- **WORK TASK**:
Which rows contain the string "peach"? Pull out each of them and copy it in full.

- **INPUT DATA**:
+ + +

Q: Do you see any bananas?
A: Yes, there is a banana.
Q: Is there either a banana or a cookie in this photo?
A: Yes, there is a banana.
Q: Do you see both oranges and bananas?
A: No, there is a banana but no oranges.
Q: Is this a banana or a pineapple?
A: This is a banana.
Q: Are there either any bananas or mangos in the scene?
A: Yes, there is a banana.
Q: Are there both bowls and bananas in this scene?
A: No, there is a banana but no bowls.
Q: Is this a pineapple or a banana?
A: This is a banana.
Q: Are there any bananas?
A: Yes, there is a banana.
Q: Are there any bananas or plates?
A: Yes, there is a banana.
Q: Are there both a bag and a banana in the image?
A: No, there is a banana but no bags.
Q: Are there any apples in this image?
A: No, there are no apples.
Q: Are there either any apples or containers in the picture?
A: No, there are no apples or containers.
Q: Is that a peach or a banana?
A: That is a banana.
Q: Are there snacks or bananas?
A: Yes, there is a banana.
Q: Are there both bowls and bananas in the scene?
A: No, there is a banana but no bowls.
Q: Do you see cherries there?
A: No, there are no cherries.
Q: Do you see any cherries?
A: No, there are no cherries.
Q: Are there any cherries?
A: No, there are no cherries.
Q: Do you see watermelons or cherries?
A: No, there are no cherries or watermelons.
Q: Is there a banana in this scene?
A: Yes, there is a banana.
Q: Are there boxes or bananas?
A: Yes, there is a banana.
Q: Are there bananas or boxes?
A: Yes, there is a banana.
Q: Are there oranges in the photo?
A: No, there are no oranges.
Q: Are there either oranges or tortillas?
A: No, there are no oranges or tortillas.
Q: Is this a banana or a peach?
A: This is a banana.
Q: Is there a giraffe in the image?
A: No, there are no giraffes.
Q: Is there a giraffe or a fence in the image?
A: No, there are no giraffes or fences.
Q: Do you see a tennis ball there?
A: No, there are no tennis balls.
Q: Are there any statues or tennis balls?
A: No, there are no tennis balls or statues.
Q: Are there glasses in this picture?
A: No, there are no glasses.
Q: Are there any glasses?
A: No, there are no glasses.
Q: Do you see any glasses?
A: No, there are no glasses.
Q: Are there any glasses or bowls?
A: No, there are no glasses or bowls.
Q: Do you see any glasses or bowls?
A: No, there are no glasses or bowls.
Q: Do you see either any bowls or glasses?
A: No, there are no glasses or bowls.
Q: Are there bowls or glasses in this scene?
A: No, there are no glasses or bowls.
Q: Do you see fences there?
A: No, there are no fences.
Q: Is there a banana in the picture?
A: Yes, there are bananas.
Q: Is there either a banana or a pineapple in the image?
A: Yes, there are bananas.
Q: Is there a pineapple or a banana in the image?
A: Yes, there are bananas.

+ + +

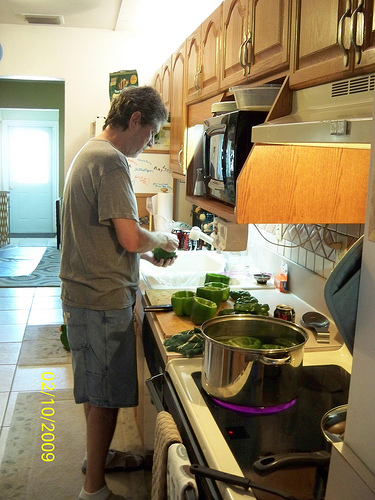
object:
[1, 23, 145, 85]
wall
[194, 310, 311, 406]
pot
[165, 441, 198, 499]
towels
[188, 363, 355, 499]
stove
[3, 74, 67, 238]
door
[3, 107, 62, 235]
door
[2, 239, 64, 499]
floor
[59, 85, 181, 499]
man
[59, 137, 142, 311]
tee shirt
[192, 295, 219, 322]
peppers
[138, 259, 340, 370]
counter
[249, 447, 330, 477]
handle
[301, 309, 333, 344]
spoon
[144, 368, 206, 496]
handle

+ + +

- **ANSWER TO THE EXERCISE**:
Q: Is that a peach or a banana?
Q: Is this a banana or a peach?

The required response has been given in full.